- Monday, May 4, 2015

When young men riot, as they did in Baltimore last week, it is the police on whom we depend to restore order. But how do we expect this to be done? What were these police actually to do?

They certainly weren’t going to grab up a thousand or even a few hundred kids, handcuff them and throw them into wagons like the one where Freddie Gray died.

They weren’t going to start swinging their riot batons, breaking bones and sending dozens of kids to the hospital. Nor were they going to fire their guns; the Baltimore police have not fatally shot an unarmed man for almost two decades.

What police do is not really about force. Police preserve peace and order principally by educating, leading, persuading people to cooperate in a peaceful community. Any veteran officer will tell you that the essential police skill is talking to people. That is especially true for dealing with young people, who in large parts of Baltimore no one else really talks to at all.

You cannot properly police people if you can’t talk with them. After the riot has broken out is a poor time to start.

How are cops to learn to talk to young people, perhaps to keep a riot from starting? Nothing in conventional police training prepares officers to do much more with kids than arrest them. The Maryland Police Training Commission has more than 900 training objectives. Not a single objective concerns communication with children or young people. Not one concerns the problems these young people face in their daily lives, with their often disordered families, the bullies in their streets or the failed schools full of danger. Maryland officers have never been offered any training that would help them contribute affirmatively to the lives and development of the young people of the city; they aren’t even taught how to properly get intelligence information.

The most ambitious attempt to connect police to young people was carried out just a few years ago by the Baltimore Police Department. From 2008 to 2012, under the leadership of Commissioner Frederick Bealefeld III, the department engaged in a remarkable attempt at self-reform and change. Every unit of the Department — patrol, detectives, special operations, drugs — rotated in turn through a full month devoted entirely to retraining, with substitute units covering their regular assignments.

The heart of this new training was directly working with juveniles. The youth work began at Outward Bound, alongside an equal number of young people from a middle school in the neighborhood in which the officers worked. Together the participants played games, surmounted difficult physical obstacles, shared lunch and just talked, under the guidance of highly-skilled facilitators. Most of the youth selected were behavior problems, truants or worse: more than a few had criminal records. Before days’ end, officers and kids were exchanging cellphone numbers.

Next the officers visited the youths’ schools, where the kids eagerly introduced “their” officers to the entire school. Then came attention to the gang problem — not through police lectures or videos, but by officers working with reformed gang leaders and with present gang members.

Officers visited the juvenile booking and custodial facility. They ate dinner with groups of mothers who had lost their own children to criminal violence. They constantly discussed what they had seen and heard.

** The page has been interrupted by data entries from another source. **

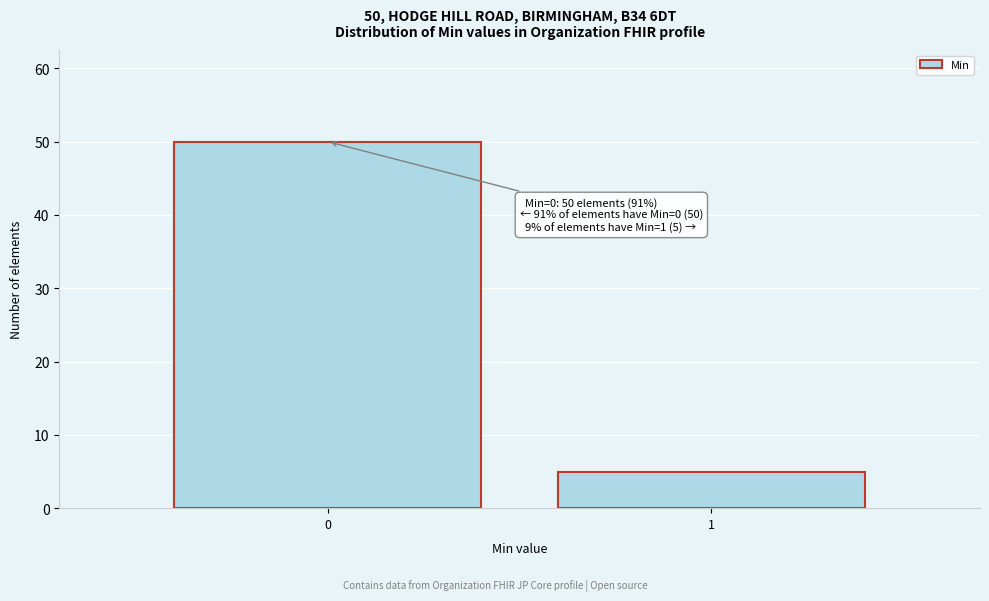

Reading left to right, what are all the values shown in this chart?

0=50	1=5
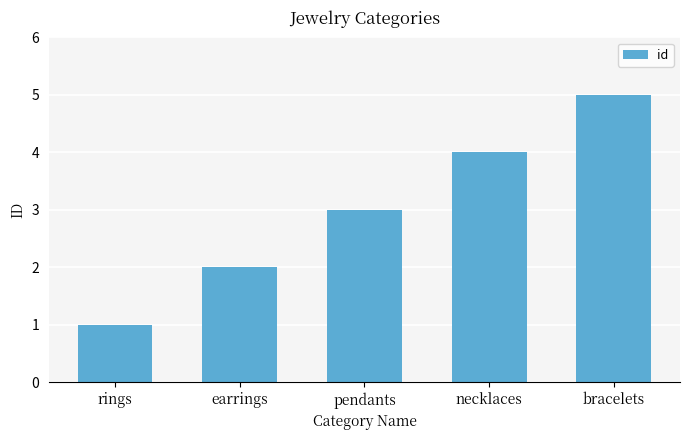

Does the chart contain any negative values?

No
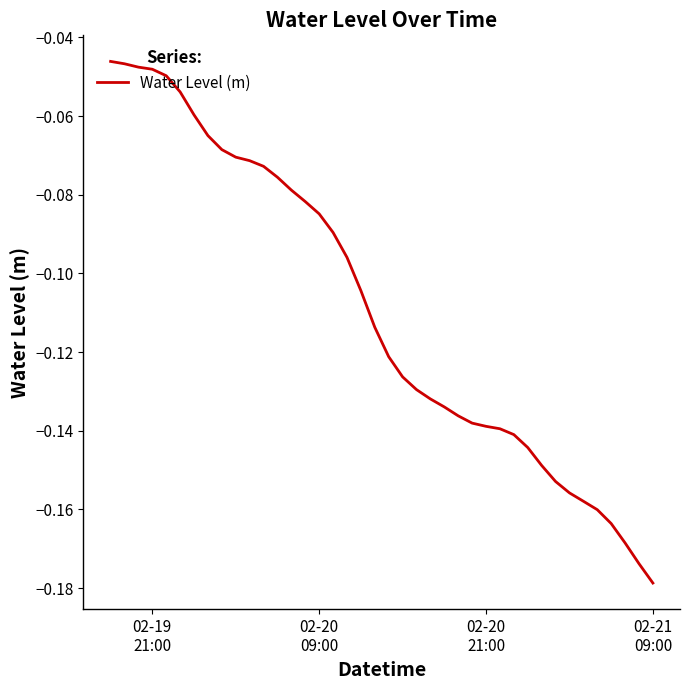

Reading left to right, list all the values displayed in this chart.

-0.0	-0.0	-0.0	-0.0	-0.0	-0.1	-0.1	-0.1	-0.1	-0.1	-0.1	-0.1	-0.1	-0.1	-0.1	-0.1	-0.1	-0.1	-0.1	-0.1	-0.1	-0.1	-0.1	-0.1	-0.1	-0.1	-0.1	-0.1	-0.1	-0.1	-0.1	-0.1	-0.2	-0.2	-0.2	-0.2	-0.2	-0.2	-0.2	-0.2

The officers created their own unit work plans, all focused on youth: visiting schools, streets and corners, learning names and faces, trying for footholds for action. One district created a program to mentor young people who have already had trouble with the police; two young sergeants created the Harbor House, a program that sheltered street children overnight rather than arresting them. Here was an entire police department committing to friendship with the young people of the city.

But Baltimore could barely afford to train one unit a month, and at most 40 kids. So the city went to the Department of Justice to plead for a little funding to expand these efforts, which the DOJ’s own juvenile justice experts proclaimed to be unique in the nation, and the best police training they had ever seen.

They gave the Police Department not a dime.

About this time, Baltimore Mayor Sheila Dixon was forced to resign for embezzling charitable funds. The new mayor did not extend Commissioner Bealefeld’s contract, and ultimately hired a new commissioner from the West Coast. He cut off all training beyond the two days each year mandated by the Maryland State Training Commission. All efforts to reach the youth of Baltimore stopped (although the commissioner himself mentored one youth).

When Baltimore had approached the Justice Department for funding help, the city had told Justice that the young people Baltimore was trying to work with would otherwise become the street criminals of another five years on. That memo was dated April 23, 2010. On April 27, 2015, almost five years to the day, the youth of Baltimore took to the streets.

Adam Walinsky is president of the Center for Research on Institutions and Social Policy.